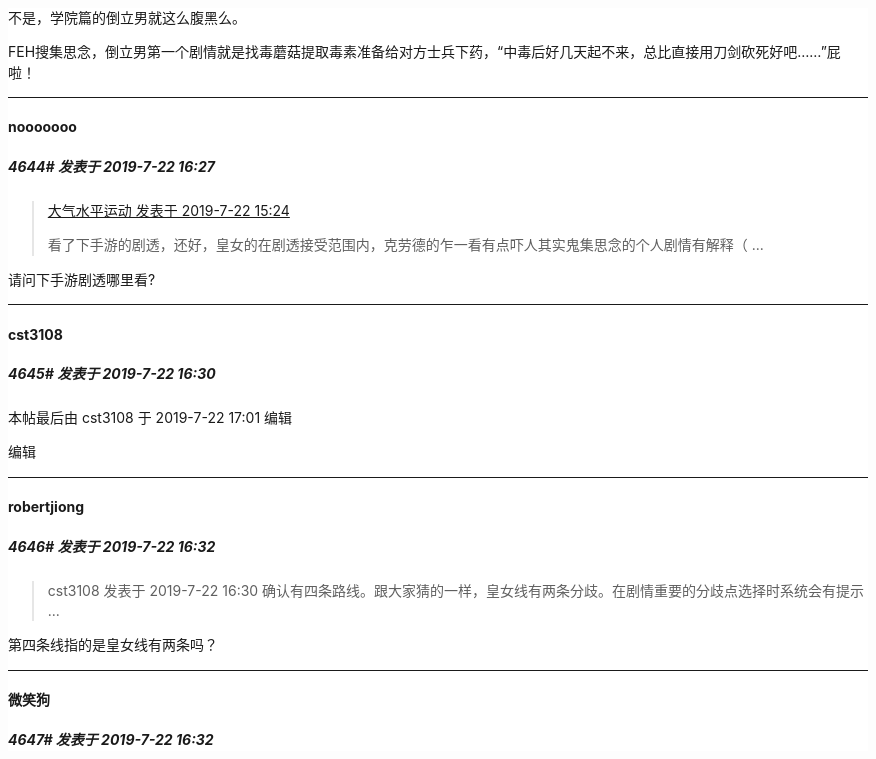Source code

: 不是，学院篇的倒立男就这么腹黑么。


FEH搜集思念，倒立男第一个剧情就是找毒蘑菇提取毒素准备给对方士兵下药，“中毒后好几天起不来，总比直接用刀剑砍死好吧……”屁啦！







*****

####  nooooooo  
##### 4644#       发表于 2019-7-22 16:27



<blockquote><a href="httphttps://bbs.saraba1st.com/2b/forum.php?mod=redirect&amp;goto=findpost&amp;pid=44616318&amp;ptid=1810654" target="_blank">大气水平运动 发表于 2019-7-22 15:24</a>

看了下手游的剧透，还好，皇女的在剧透接受范围内，克劳德的乍一看有点吓人其实鬼集思念的个人剧情有解释（ ...</blockquote>
请问下手游剧透哪里看?







*****

####  cst3108  
##### 4645#       发表于 2019-7-22 16:30



 本帖最后由 cst3108 于 2019-7-22 17:01 编辑 

编辑







*****

####  robertjiong  
##### 4646#       发表于 2019-7-22 16:32



<blockquote>cst3108 发表于 2019-7-22 16:30
确认有四条路线。跟大家猜的一样，皇女线有两条分歧。在剧情重要的分歧点选择时系统会有提示 ...</blockquote>
第四条线指的是皇女线有两条吗？







*****

####  微笑狗  
##### 4647#       发表于 2019-7-22 16:32
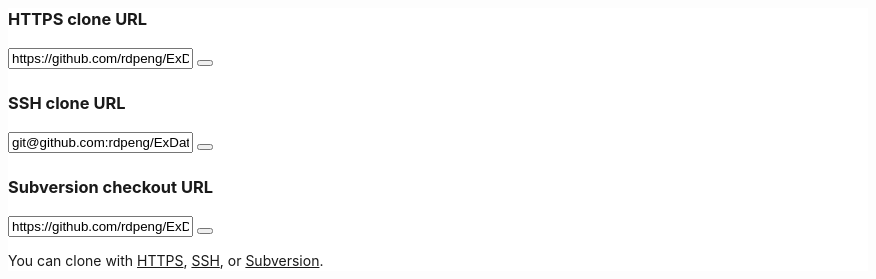 
<div class="clone-url open"
  data-protocol-type="http"
  data-url="/users/set_protocol?protocol_selector=http&amp;protocol_type=clone">
  <h3><strong>HTTPS</strong> clone URL</h3>
  <div class="clone-url-box">
    <input type="text" class="clone js-url-field"
           value="https://github.com/rdpeng/ExData_Plotting1.git" readonly="readonly">
    <span class="url-box-clippy">
    <button aria-label="copy to clipboard" class="js-zeroclipboard minibutton zeroclipboard-button" data-clipboard-text="https://github.com/rdpeng/ExData_Plotting1.git" data-copied-hint="copied!" type="button"><span class="octicon octicon-clippy"></span></button>
    </span>
  </div>
</div>

  

<div class="clone-url "
  data-protocol-type="ssh"
  data-url="/users/set_protocol?protocol_selector=ssh&amp;protocol_type=clone">
  <h3><strong>SSH</strong> clone URL</h3>
  <div class="clone-url-box">
    <input type="text" class="clone js-url-field"
           value="git@github.com:rdpeng/ExData_Plotting1.git" readonly="readonly">
    <span class="url-box-clippy">
    <button aria-label="copy to clipboard" class="js-zeroclipboard minibutton zeroclipboard-button" data-clipboard-text="git@github.com:rdpeng/ExData_Plotting1.git" data-copied-hint="copied!" type="button"><span class="octicon octicon-clippy"></span></button>
    </span>
  </div>
</div>

  

<div class="clone-url "
  data-protocol-type="subversion"
  data-url="/users/set_protocol?protocol_selector=subversion&amp;protocol_type=clone">
  <h3><strong>Subversion</strong> checkout URL</h3>
  <div class="clone-url-box">
    <input type="text" class="clone js-url-field"
           value="https://github.com/rdpeng/ExData_Plotting1" readonly="readonly">
    <span class="url-box-clippy">
    <button aria-label="copy to clipboard" class="js-zeroclipboard minibutton zeroclipboard-button" data-clipboard-text="https://github.com/rdpeng/ExData_Plotting1" data-copied-hint="copied!" type="button"><span class="octicon octicon-clippy"></span></button>
    </span>
  </div>
</div>


<p class="clone-options">You can clone with
      <a href="#" class="js-clone-selector" data-protocol="http">HTTPS</a>,
      <a href="#" class="js-clone-selector" data-protocol="ssh">SSH</a>,
      or <a href="#" class="js-clone-selector" data-protocol="subversion">Subversion</a>.
  <span class="help tooltipped tooltipped-n" aria-label="Get help on which URL is right for you.">
    <a href="https://help.github.com/articles/which-remote-url-should-i-use">
    <span class="octicon octicon-question"></span>
    </a>
  </span>
</p>
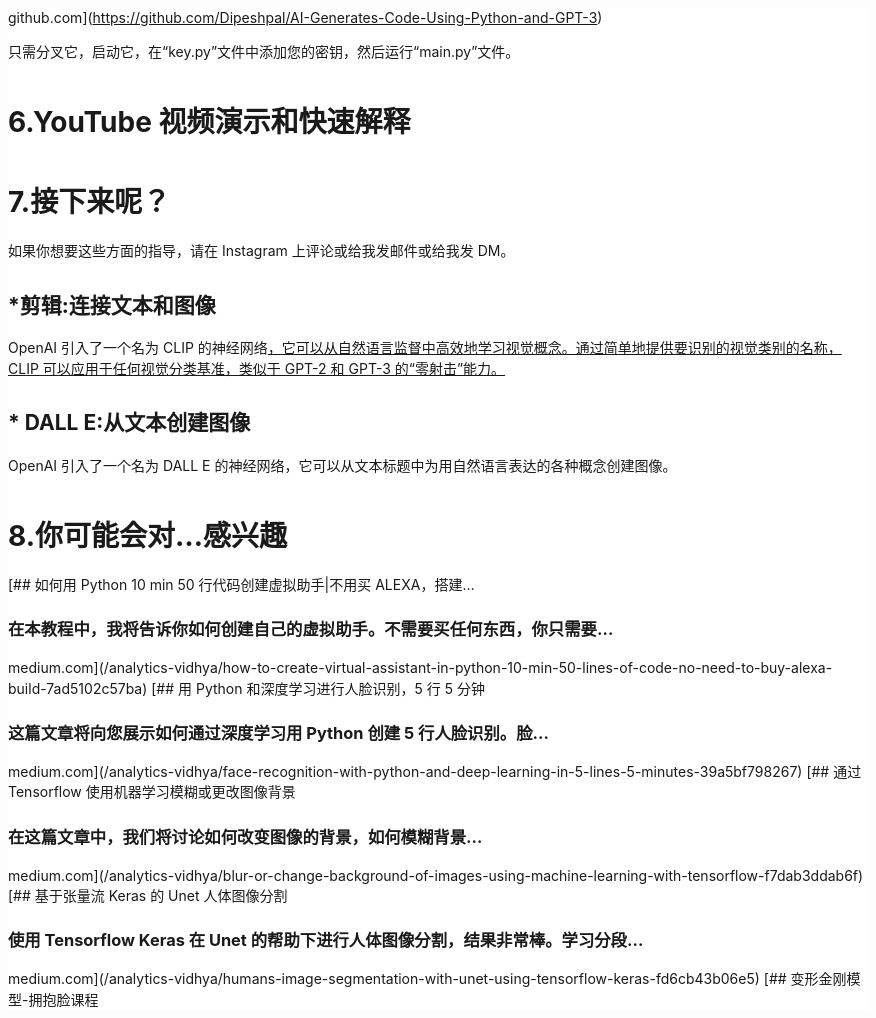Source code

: github.com](https://github.com/Dipeshpal/AI-Generates-Code-Using-Python-and-GPT-3) 

只需分叉它，启动它，在“key.py”文件中添加您的密钥，然后运行“main.py”文件。

# 6.YouTube 视频演示和快速解释

# 7.接下来呢？

如果你想要这些方面的指导，请在 Instagram 上评论或给我发邮件或给我发 DM。

## *剪辑:连接文本和图像

OpenAI 引入了一个名为 CLIP 的神经网络[，它可以从自然语言监督中高效地学习视觉概念。通过简单地提供要识别的视觉类别的名称，CLIP 可以应用于任何视觉分类基准，类似于 GPT-2 和 GPT-3 的“零射击”能力。](https://openai.com/blog/clip/#:~:text=a%20neural%20network%20called%20clip%20which%20efficiently%20learns%20visual%20concepts%20from%20natural%20language%20supervision.%20clip%20can%20be%20applied%20to%20any%20visual%20classification%20benchmark%20by%20simply%20providing%20the%20names%20of%20the%20visual%20categories%20to%20be%20recognized%2C%20similar%20to%20the%20%E2%80%9Czero-shot%E2%80%9D%20capabilities%20of%20gpt-2%20and%20gpt-3)

## * DALL E:从文本创建图像

OpenAI 引入了一个名为 DALL E 的神经网络，它可以从文本标题中为用自然语言表达的各种概念创建图像。

# 8.你可能会对…感兴趣

[](/analytics-vidhya/how-to-create-virtual-assistant-in-python-10-min-50-lines-of-code-no-need-to-buy-alexa-build-7ad5102c57ba) [## 如何用 Python 10 min 50 行代码创建虚拟助手|不用买 ALEXA，搭建…

### 在本教程中，我将告诉你如何创建自己的虚拟助手。不需要买任何东西，你只需要…

medium.com](/analytics-vidhya/how-to-create-virtual-assistant-in-python-10-min-50-lines-of-code-no-need-to-buy-alexa-build-7ad5102c57ba) [](/analytics-vidhya/face-recognition-with-python-and-deep-learning-in-5-lines-5-minutes-39a5bf798267) [## 用 Python 和深度学习进行人脸识别，5 行 5 分钟

### 这篇文章将向您展示如何通过深度学习用 Python 创建 5 行人脸识别。脸…

medium.com](/analytics-vidhya/face-recognition-with-python-and-deep-learning-in-5-lines-5-minutes-39a5bf798267) [](/analytics-vidhya/blur-or-change-background-of-images-using-machine-learning-with-tensorflow-f7dab3ddab6f) [## 通过 Tensorflow 使用机器学习模糊或更改图像背景

### 在这篇文章中，我们将讨论如何改变图像的背景，如何模糊背景…

medium.com](/analytics-vidhya/blur-or-change-background-of-images-using-machine-learning-with-tensorflow-f7dab3ddab6f) [](/analytics-vidhya/humans-image-segmentation-with-unet-using-tensorflow-keras-fd6cb43b06e5) [## 基于张量流 Keras 的 Unet 人体图像分割

### 使用 Tensorflow Keras 在 Unet 的帮助下进行人体图像分割，结果非常棒。学习分段…

medium.com](/analytics-vidhya/humans-image-segmentation-with-unet-using-tensorflow-keras-fd6cb43b06e5) [](https://huggingface.co/course/chapter1) [## 变形金刚模型-拥抱脸课程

----------------------------------------

Report how many lines of the data above contain the string "with", matching case exactly. Give only the number.

5